Enhanced susceptibility to kainate-induced seizures, neuronal apoptosis, and death in mice lacking gangliotetraose gangliosides: Protection with LIGA 20, a membrane-permeant analog of GM1

Abstract

Knock-out (KO) mice lacking gangliotetraose gangliosides attributable to disruption of the gene for GM2/GD2 synthase [GalNAcT (UDP-N-acetylgalactosamine: GM3/GD3 β-1,4-N-acetylgalactosaminyltransferase; EC 2.4.1.92)] are revealing key neural functions for the complex gangliosides of brain. This study has found such animals to be highly susceptible to kainic acid (KA)-induced seizures in terms of both seizure severity and duration. Intraperitoneal injection of 25 mg/kg KA produced status epilepticus for ∼200 min in normal mice or heterozygotes and more than four times longer in the KO mice. The latter group suffered ∼30% mortality, which increased to ∼75% at dosage of 30 mg/kg KA, compared with 10-14% for the other two genotypes at the latter dosage. Niss1 staining and terminal deoxynucleotidyl transferase-mediated biotinylated UTP nick end labeling assay revealed substantial deterioration of pyramidal neurons attributable to apoptosis in the KO hippocampus, especially the CA3 region.
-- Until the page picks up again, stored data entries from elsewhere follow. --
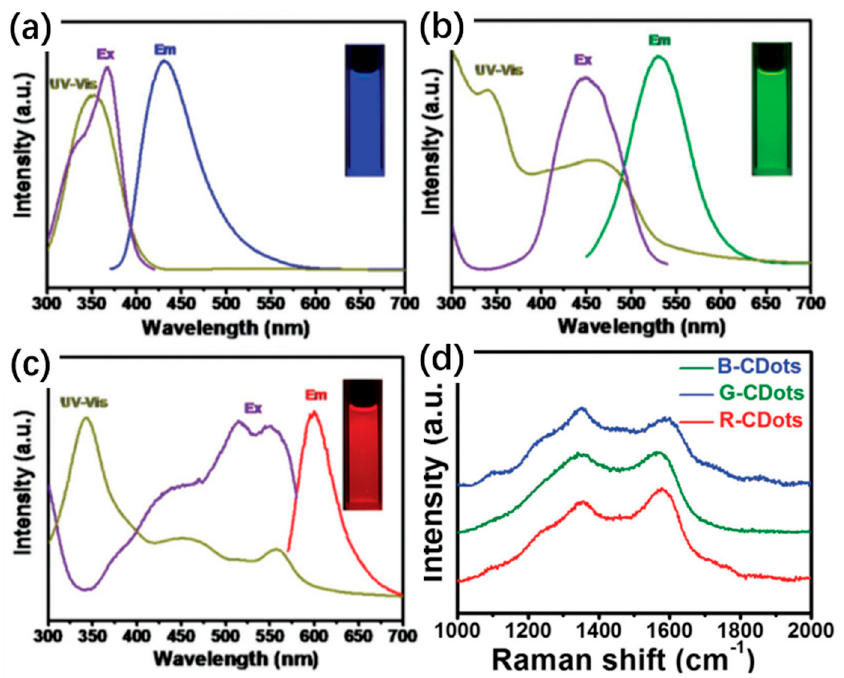
Figure 9. The photophysical properties of blue-, green-, and red-emitting of CDs in Ref. [63]. ( a – c ) UV-visible absorption, excitation, and emission, ( d ) Raman spectra. Reproduced from Ref. [63] with permission of Copyright (2018) John Wiley and Sons.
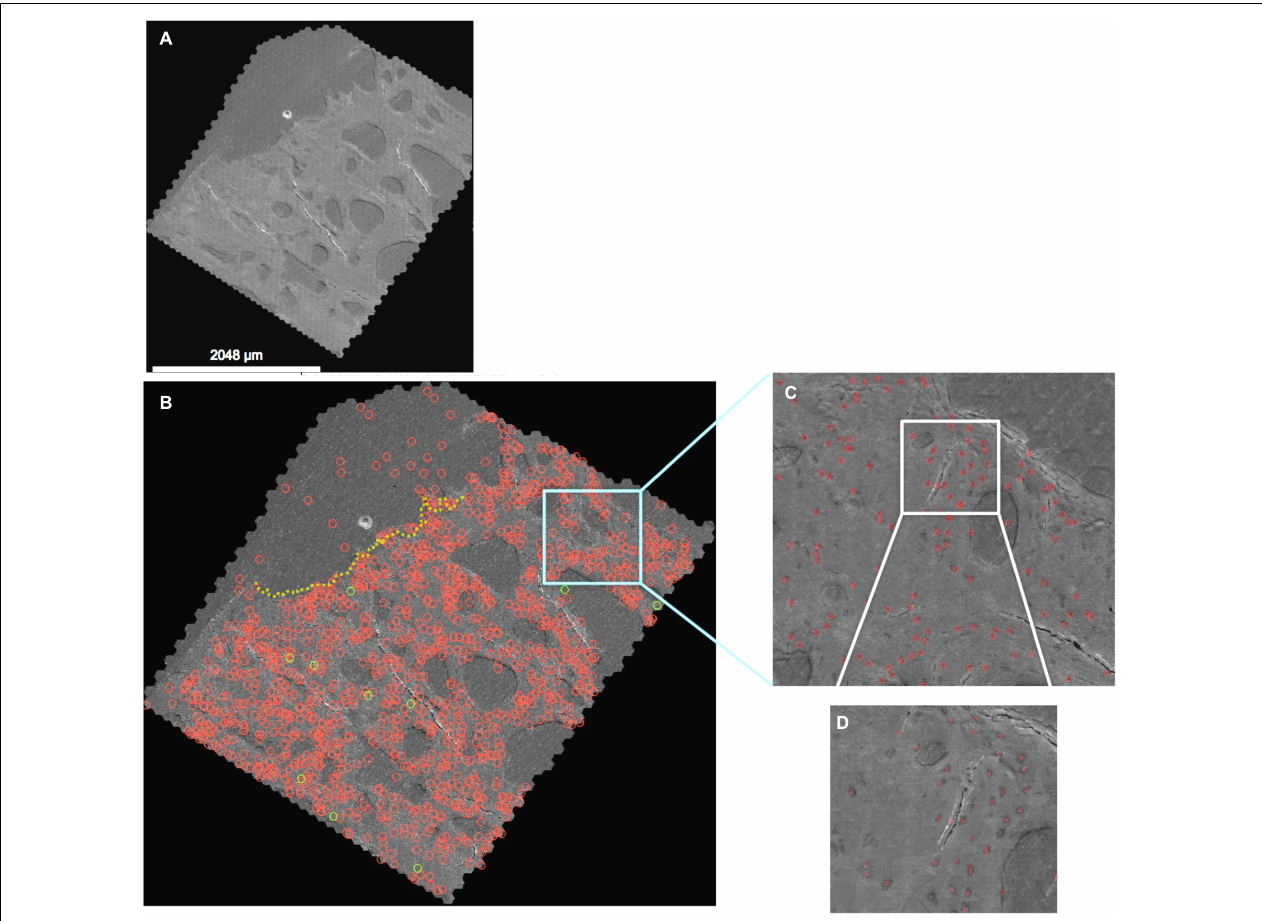
FIGURE 3 | Automated detection algorithm applied to the 2nd generation map (A) , where detections with greater than 70% confidence (quantitative prediction of match to "ground truth" defined by training data) are depicted. (B) The entire map, depicting higher resolution details at increasing levels of zoom (C,D) in the Google Maps API. Note: the red circles indicate detected cells which are changed to green when the classifier (three or more processes) is met. Red circles above the dotted yellow line delineating the edge of the tissue surface ( B , upper corner) are cells, vessels and artifacts outside of the femoral head and neck tissue. The map depicted here can be navigated and explored like Google Maps at http://www.mechbio.org/sites/mechbio/files/maps7/index.html to access the map, type in user: mechbio, password:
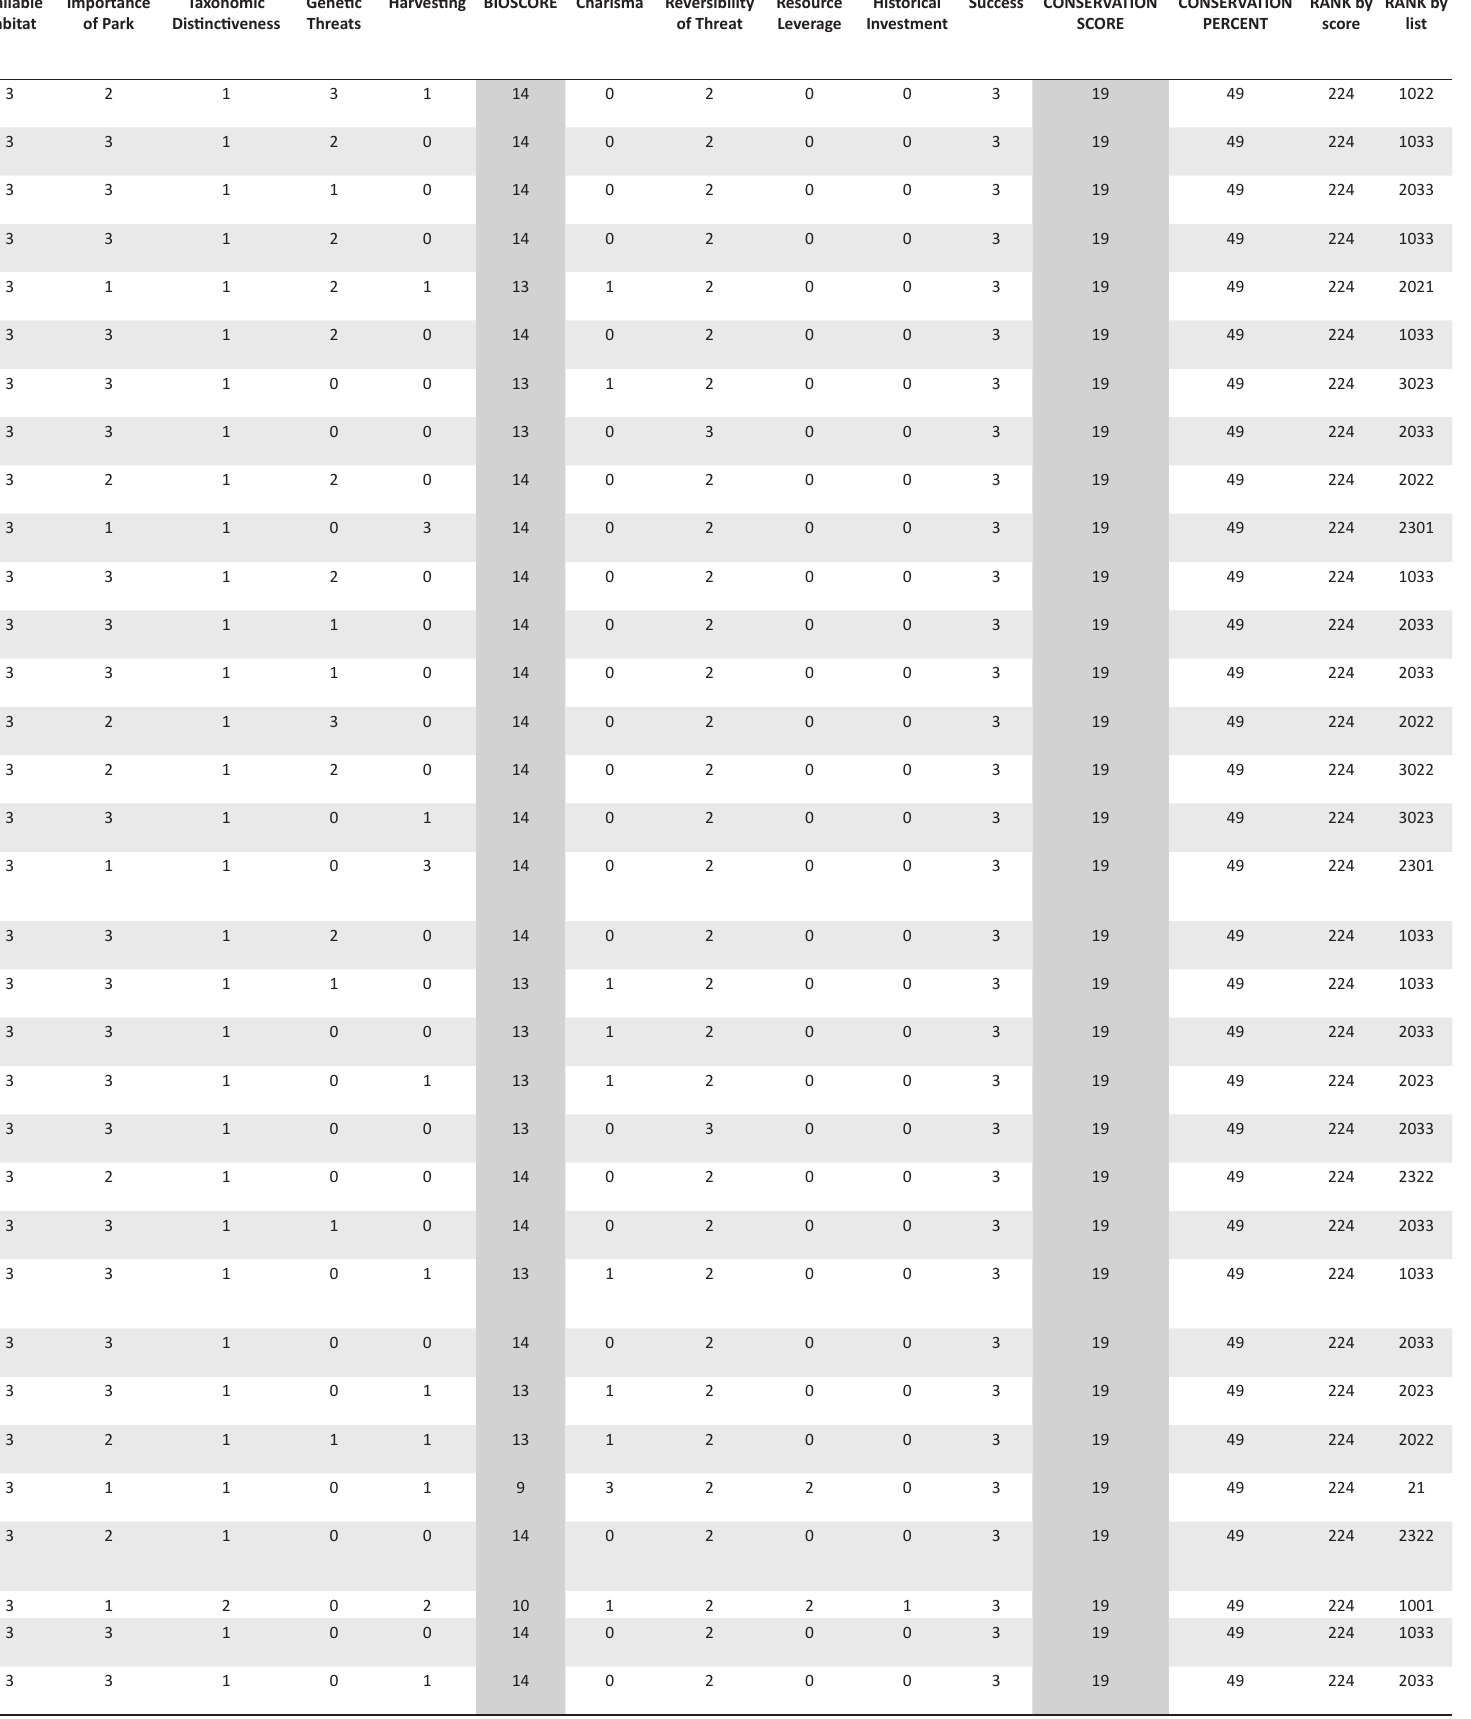
Online Appendix Table 1 (Continues...): List of species of Special Concern in the Table Mountain National Park and associated scores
Seizure activity in the KO mouse was only moderately diminished by intraperitoneal injection of GM1 ganglioside, whereas LIGA 20, a semisynthetic analog of GM1, substantially reduced both seizure severity and cell damage. The potency of LIGA 20 was correlated with its enhanced membrane permeability (compared with GM1), as seen in the increased uptake of [3H]LIGA 20 into the subcellular fractions of brain including cell nuclei. The latter finding is consonant with LIGA 20-induced restoration of the Na +/Ca2+ exchanger located at the inner membrane of the nuclear envelope in KO mice, an exchanger dependent on tight association with GM1 or its analog for optimal activity. These results point to a neuroprotective role for GM1 and its associated exchanger in the nucleus, based on regulation of Ca2+ flux between nucleoplasm and nuclear envelope. Copyright © 2005 Society for Neuroscience.